The complexity of Berachain's POL mechanism and the initial asset management needs make it the best testing ground for the StakeStone Vault model. The Vault mechanism not only effectively addresses the liquidity bottleneck during Berachain's cold start phase but also injects more application scenarios and yield paths into its ecological assets:

On one hand, the automated strategies within the Vault help users efficiently capture local yields from liquidity mining and governance rewards; on the other hand, the encapsulated yield-bearing assets can participate in more mature ecosystems' multi-layered yield scenarios, such as liquidity mining on Uniswap, collateral lending on Aave, and even yield splitting on Pendle.

This mechanism not only enhances the compounding ability of asset yields but also promotes the acceptance and recognition of emerging ecosystems like Berachain. As more emerging ecosystems develop, the demand for asset yields and capital efficiency will undoubtedly become increasingly complex, indicating that the innovative mechanism of the StakeStone Vault actually provides a dynamically adaptable asset management approach, enabling it to develop different asset types for yield stacking and secondary utilization based on any emerging ecosystem, further enhancing investment returns.

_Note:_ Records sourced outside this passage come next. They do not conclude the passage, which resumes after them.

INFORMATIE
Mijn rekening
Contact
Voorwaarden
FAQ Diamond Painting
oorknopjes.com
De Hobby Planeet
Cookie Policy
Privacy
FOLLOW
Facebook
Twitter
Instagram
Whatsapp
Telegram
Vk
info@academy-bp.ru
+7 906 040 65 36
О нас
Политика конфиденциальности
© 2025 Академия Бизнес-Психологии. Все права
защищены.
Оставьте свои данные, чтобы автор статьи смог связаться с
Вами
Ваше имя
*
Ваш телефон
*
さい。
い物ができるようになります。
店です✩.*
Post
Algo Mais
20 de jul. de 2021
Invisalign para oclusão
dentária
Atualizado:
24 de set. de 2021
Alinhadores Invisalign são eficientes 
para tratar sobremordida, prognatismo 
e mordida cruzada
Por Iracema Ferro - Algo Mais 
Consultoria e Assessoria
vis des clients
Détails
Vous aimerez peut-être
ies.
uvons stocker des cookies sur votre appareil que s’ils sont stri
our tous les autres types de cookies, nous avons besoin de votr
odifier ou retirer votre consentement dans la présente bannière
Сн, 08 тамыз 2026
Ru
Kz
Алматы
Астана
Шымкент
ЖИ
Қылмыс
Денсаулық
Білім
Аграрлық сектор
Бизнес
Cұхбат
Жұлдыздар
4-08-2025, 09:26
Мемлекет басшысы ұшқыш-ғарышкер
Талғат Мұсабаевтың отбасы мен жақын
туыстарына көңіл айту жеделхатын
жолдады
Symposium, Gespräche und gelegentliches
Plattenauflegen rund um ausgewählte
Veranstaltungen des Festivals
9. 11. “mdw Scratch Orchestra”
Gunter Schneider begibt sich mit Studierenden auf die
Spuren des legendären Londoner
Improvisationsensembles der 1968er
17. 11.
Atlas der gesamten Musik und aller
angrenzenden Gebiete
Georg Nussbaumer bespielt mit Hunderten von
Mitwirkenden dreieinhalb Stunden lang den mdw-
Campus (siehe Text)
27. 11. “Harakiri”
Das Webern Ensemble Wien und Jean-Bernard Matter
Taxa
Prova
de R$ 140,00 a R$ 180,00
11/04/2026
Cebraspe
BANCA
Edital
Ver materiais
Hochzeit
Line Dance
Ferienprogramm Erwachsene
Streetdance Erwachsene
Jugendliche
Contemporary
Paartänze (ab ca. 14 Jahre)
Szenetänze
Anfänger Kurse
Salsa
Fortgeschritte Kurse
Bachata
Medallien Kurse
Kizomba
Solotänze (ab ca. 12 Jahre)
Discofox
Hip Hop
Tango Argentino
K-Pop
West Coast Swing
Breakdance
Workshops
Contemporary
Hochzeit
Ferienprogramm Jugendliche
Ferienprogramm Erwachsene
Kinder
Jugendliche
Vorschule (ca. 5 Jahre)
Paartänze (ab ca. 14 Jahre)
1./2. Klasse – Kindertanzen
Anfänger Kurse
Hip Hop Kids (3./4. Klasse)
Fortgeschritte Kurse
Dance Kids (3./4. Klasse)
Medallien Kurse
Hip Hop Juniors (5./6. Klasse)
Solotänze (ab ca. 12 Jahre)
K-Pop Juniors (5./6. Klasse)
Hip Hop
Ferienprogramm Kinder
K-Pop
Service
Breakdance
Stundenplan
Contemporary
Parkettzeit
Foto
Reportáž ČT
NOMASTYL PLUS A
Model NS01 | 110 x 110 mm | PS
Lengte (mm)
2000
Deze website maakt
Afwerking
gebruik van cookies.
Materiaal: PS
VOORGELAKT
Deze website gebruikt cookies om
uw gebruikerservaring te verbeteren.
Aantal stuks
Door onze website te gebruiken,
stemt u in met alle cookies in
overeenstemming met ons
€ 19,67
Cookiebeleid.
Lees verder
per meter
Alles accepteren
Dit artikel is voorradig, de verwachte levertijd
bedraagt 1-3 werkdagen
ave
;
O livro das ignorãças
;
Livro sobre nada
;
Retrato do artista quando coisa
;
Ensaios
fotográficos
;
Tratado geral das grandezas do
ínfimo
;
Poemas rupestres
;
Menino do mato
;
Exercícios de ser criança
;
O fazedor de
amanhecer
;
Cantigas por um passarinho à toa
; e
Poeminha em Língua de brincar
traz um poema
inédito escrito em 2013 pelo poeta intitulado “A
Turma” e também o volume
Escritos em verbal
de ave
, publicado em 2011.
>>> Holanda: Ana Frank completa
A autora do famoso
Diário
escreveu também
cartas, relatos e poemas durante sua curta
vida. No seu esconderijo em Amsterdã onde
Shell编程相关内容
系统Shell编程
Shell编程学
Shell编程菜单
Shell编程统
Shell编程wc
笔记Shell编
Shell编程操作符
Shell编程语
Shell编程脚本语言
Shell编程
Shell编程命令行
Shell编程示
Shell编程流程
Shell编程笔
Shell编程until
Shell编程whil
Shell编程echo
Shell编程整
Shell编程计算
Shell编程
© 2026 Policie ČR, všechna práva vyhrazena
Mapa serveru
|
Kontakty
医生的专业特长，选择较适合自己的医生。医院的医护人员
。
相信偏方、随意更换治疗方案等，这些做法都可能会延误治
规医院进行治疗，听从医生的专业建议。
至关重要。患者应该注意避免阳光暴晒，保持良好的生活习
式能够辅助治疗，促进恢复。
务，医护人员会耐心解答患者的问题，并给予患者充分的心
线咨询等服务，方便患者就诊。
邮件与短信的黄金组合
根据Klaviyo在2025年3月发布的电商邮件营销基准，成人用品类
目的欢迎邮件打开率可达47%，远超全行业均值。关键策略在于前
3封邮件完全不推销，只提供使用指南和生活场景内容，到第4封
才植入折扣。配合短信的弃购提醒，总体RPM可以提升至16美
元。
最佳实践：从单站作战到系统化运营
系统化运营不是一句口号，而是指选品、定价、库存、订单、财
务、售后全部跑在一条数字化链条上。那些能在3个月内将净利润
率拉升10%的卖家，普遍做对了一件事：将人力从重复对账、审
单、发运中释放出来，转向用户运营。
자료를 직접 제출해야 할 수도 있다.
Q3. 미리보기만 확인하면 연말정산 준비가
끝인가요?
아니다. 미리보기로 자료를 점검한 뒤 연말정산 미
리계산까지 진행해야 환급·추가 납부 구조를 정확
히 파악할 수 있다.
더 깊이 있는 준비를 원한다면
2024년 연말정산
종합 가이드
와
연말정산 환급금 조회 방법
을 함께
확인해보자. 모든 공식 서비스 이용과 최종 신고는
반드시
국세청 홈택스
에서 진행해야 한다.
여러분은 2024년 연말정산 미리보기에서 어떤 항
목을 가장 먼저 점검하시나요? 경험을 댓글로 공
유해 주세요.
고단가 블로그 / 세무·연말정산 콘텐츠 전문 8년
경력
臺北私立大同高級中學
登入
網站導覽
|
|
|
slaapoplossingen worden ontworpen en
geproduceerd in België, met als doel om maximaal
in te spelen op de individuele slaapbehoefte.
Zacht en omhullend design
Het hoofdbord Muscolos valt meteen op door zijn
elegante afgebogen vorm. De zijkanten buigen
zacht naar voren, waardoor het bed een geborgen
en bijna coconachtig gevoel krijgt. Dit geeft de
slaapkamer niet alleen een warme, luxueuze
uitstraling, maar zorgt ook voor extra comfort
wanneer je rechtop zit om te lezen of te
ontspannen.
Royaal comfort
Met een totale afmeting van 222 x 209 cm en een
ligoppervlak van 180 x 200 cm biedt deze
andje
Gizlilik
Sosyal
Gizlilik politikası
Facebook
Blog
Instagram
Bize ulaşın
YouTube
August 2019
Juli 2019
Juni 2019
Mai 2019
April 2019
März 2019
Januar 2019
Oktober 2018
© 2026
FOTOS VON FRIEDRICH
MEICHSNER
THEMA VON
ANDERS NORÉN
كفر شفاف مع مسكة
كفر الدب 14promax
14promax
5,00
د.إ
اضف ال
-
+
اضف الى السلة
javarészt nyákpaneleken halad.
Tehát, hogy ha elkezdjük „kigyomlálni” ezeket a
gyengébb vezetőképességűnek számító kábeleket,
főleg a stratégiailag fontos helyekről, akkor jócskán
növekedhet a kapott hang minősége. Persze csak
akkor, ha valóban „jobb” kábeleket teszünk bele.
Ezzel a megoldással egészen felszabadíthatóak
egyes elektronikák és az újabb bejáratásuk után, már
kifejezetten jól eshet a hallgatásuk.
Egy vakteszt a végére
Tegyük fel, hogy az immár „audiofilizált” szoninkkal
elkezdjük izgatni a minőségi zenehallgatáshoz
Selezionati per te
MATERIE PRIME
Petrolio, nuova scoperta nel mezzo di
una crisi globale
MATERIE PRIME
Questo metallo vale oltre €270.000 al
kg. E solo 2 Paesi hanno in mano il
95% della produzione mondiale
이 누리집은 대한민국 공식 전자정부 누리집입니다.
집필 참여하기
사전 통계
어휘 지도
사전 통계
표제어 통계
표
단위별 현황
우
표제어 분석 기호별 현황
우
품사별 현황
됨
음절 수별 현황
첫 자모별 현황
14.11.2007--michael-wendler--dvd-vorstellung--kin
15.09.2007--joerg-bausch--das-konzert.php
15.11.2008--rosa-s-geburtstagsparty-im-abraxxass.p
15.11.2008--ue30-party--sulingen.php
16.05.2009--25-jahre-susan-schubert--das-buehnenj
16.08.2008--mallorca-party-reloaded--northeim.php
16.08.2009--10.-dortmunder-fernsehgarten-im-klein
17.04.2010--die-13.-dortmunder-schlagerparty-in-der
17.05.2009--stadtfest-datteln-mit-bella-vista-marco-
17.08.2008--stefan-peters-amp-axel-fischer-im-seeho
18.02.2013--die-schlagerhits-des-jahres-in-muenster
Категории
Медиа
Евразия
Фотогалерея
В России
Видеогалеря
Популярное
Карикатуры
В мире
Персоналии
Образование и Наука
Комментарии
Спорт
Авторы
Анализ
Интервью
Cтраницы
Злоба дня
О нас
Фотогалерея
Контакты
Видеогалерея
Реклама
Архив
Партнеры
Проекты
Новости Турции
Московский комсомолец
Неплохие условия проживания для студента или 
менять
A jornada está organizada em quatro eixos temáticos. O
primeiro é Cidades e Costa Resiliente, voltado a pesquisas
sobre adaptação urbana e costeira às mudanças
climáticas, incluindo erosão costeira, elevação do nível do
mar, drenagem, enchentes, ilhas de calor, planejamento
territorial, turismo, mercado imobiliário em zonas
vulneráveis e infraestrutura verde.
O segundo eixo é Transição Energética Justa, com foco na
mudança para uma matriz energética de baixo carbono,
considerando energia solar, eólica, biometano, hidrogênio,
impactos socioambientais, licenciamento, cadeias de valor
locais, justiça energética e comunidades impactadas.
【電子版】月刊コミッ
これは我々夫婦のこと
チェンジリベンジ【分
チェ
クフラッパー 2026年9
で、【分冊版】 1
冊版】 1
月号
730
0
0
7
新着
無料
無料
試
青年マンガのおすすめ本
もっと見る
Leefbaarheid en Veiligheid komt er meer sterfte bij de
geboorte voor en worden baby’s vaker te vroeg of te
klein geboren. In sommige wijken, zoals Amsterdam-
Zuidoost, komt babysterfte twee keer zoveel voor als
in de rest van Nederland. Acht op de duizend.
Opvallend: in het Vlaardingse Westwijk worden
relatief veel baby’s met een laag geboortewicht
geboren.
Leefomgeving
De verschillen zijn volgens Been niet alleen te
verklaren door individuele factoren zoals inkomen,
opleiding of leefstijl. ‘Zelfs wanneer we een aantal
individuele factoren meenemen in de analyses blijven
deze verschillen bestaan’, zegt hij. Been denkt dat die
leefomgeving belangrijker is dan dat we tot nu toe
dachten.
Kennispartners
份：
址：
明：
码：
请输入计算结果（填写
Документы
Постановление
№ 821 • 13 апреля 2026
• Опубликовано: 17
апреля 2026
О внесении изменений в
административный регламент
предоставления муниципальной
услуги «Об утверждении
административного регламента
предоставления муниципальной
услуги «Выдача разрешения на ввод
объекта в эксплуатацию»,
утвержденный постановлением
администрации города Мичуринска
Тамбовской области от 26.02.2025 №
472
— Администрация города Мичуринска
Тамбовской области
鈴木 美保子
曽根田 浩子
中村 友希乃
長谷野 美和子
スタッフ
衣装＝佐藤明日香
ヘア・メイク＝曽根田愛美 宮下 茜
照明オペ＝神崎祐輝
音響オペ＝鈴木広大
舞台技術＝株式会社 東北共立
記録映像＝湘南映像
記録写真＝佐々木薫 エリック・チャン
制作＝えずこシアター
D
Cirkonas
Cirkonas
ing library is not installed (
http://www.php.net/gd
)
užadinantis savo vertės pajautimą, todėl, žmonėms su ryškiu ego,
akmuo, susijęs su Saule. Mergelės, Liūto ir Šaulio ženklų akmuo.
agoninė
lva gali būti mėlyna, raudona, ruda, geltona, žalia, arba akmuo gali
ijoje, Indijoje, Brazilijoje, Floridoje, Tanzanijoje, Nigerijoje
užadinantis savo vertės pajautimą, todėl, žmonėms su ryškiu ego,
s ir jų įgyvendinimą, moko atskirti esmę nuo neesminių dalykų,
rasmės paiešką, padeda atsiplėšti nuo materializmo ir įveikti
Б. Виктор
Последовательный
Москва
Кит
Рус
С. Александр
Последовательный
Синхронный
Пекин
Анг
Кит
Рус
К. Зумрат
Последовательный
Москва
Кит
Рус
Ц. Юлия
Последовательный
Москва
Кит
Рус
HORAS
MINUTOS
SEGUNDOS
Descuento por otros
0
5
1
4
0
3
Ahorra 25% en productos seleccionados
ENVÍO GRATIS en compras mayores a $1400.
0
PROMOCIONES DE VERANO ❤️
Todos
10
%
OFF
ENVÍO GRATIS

Within this framework, the StakeStone Vault is not only an efficient asset management tool but also an important bridge connecting emerging ecosystems with mainstream blockchain ecosystems.

Conclusion

Whether in traditional finance or the DeFi world, enhancing capital efficiency has always been the ultimate pursuit of all players.

For on-chain yield products, how to simply and safely maximize returns and make every dollar work to its fullest can also be seen as the eternal "muse" of the market. From this perspective, the StakeStone Berachain Vault and the product structure behind it actually provide an interesting new paradigm for emerging public chains:

By using the Vault, which embeds multiple yield paths as a bridge, it simplifies user participation thresholds, enhances the attraction of external capital, and packages the yields within the ecosystem into a liquid yield-bearing asset, thus achieving seamless integration of local yield opportunities with the mainstream DeFi market on chains, exploring a more ideal launch and long-term growth path for the entire emerging ecosystem.

In the future, whether this model can become a universal solution for emerging ecosystems or even grow into a multi-billion dollar narrative in on-chain finance remains to be seen, but the vision and practice of the StakeStone Berachain Vault may be one of the best paths for us to approach the answer.